Previous Diffusion Tensor Imaging (DTI) studies in children suggest that developmental improvements in inhibitory control is largely mediated by the degree of white matter organisation within a right-lateralised network of fronto-basal-ganglia regions. Recent advances in diffusion imaging analysis now permit greater biological specificity, both in identifying specific fibre populations within a voxel, as well as in the underlying microstructural properties of that white matter. In the present work, employing a novel fixel-based analysis (FBA) framework, we aimed to comprehensively investigate microstructure within the fronto-basal-ganglia circuit in childhood, and its contribution to inhibition performance. Diffusion MRI data were obtained from 43 healthy children and adolescents aged 9–11 years (10.42 ± .41 years, 18 females). Response inhibition for each participant was assessed using the Stop-signal Task (SST) and quantified as a Stop–Signal Reaction Time (SSRT). All steps relevant to FBA were implemented in MRtrix3Tissue, a fork of the MRtrix3 software library. The fronto-basal-ganglia circuit were delineated using probabilistic tractography to identify the tracts connecting the subthalamic nucleus, pre-supplementary motor area and the inferior frontal gyrus. Connectivity-based fixel enhancement (CFE) was then used to assess the association between fibre density (FD) and fibre cross-section (FC) with inhibitory ability. Significant negative associations were identified for FD in both the right and left fronto-basal-ganglia circuit whereby greater FD was associated with better inhibition performance (e.g., reduced SSRTs). This effect was specifically localised to clusters of fixels within white matter proximal to the right subthalamic nucleus. We did not report any meaningful associations between SSRT and FC. Whilst findings are broadly consistent with prior DTI evidence, current results suggest that SSRT is predominantly facilitated by subcortical microstructure of the connections projecting from the subthalamic nucleus to the cortical regions of the network. Our findings extend current understanding of the role of white matter in childhood response inhibition.

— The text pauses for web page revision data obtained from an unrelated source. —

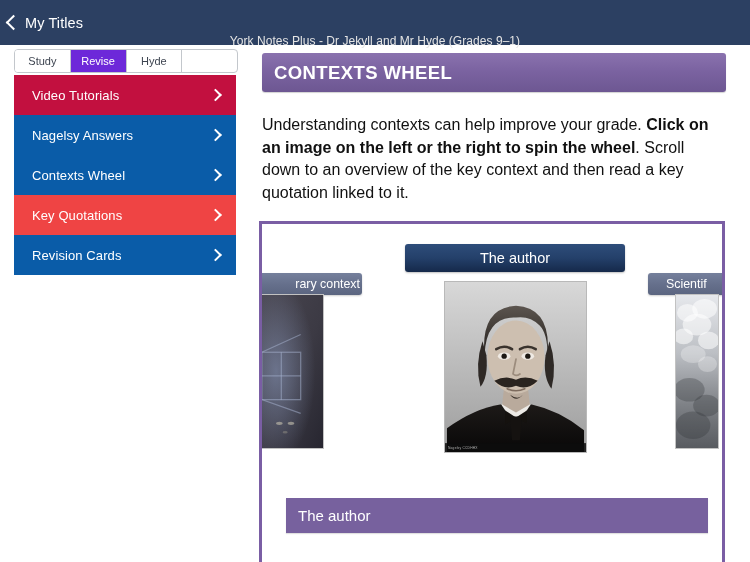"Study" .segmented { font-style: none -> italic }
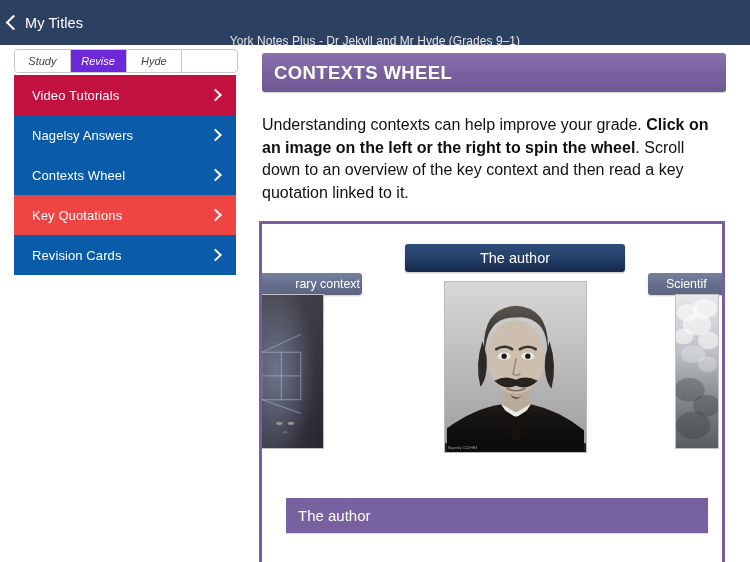"Revise" .seg.active { background: #6d28d9 -> #404040 }
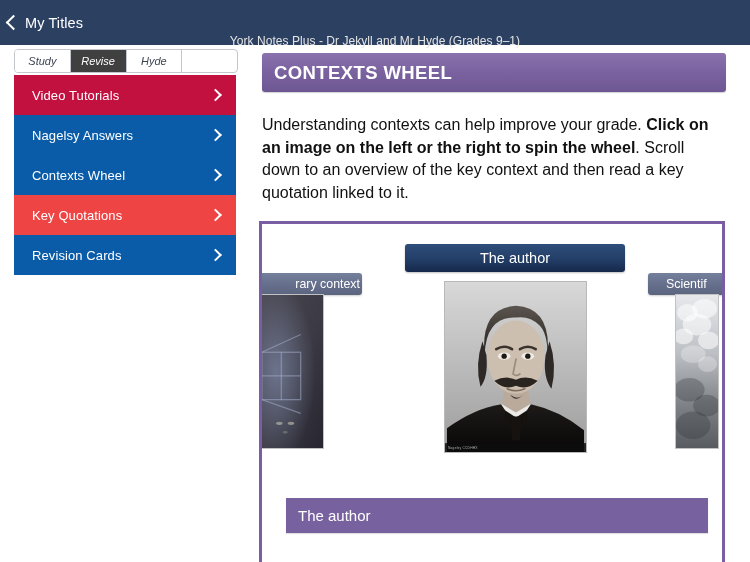"Understanding contexts can help improve" .intro { font-size: 16px -> 21px }
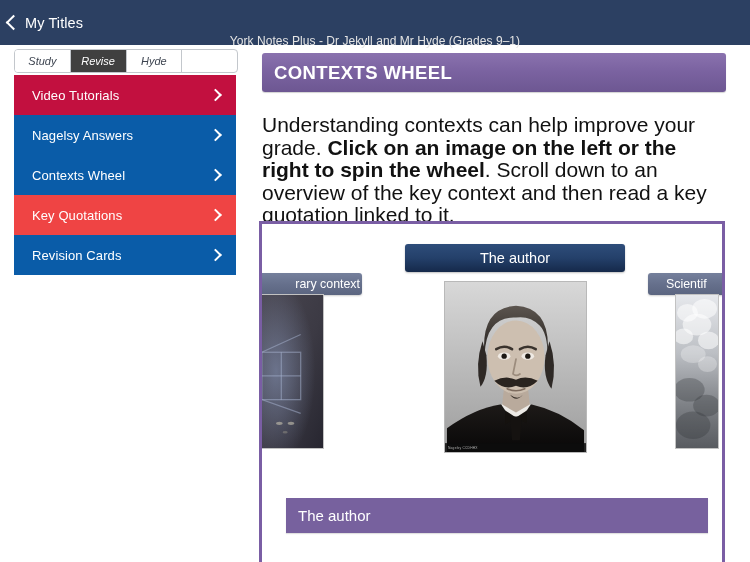"Essay Plans" div.menu-item { html: none -> <div> <span>Essay Plans</span> <span></span> </div> }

先前对儿童进行的弥散张量成像 (DTI) 研究表明，抑制控制的发育改善在很大程度上是由额基底神经节区域右侧网络内白质组织的程度所介导的。扩散成像分析的最新进展现在允许更大的生物学特异性，既可以识别体素内的特定纤维群，也可以识别该白质的潜在微观结构特性。在目前的工作中，我们采用新的基于固定素的分析 (FBA) 框架，旨在全面研究儿童额基底神经节回路中的微观结构及其对抑制性能的贡献。弥散 MRI 数据来自 43 名 9-11 岁的健康儿童和青少年（10.42 ± .41 岁，18 名女性）。使用停止信号任务 (SST) 评估每个参与者的反应抑制，并量化为停止信号反应时间 (SSRT)。与 FBA 相关的所有步骤都在 MRtrix3Tissue（MRtrix3 软件库的一个分支）中实现。额基底神经节回路使用概率束成像来确定连接丘脑底核、前辅助运动区和额下回的束。然后使用基于连接的固定素增强 (CFE) 来评估纤维密度 (FD) 和纤维横截面 (FC) 之间的关联与抑制能力。在右侧和左侧额基底神经节回路中，FD 与 FD 显着负相关，其中更大的 FD 与更好的抑制性能（例如，减少的 SSRT）相关。这种效应特别局限于右丘脑底核附近的白质内的固定点簇。我们没有报告 SSRT 和 FC 之间的任何有意义的关联。虽然研究结果与先前的 DTI 证据大致一致，但目前的结果表明，SSRT 主要是由从丘脑底核突出到网络皮质区域的连接的皮质下微结构促进的。我们的发现扩展了目前对白质在儿童反应抑制中的作用的理解。目前的结果表明 SSRT 主要是由从丘脑底核突出到网络皮质区域的连接的皮质下微结构促进的。我们的发现扩展了目前对白质在儿童反应抑制中的作用的理解。目前的结果表明 SSRT 主要是由从丘脑底核突出到网络皮质区域的连接的皮质下微结构促进的。我们的发现扩展了目前对白质在儿童反应抑制中的作用的理解。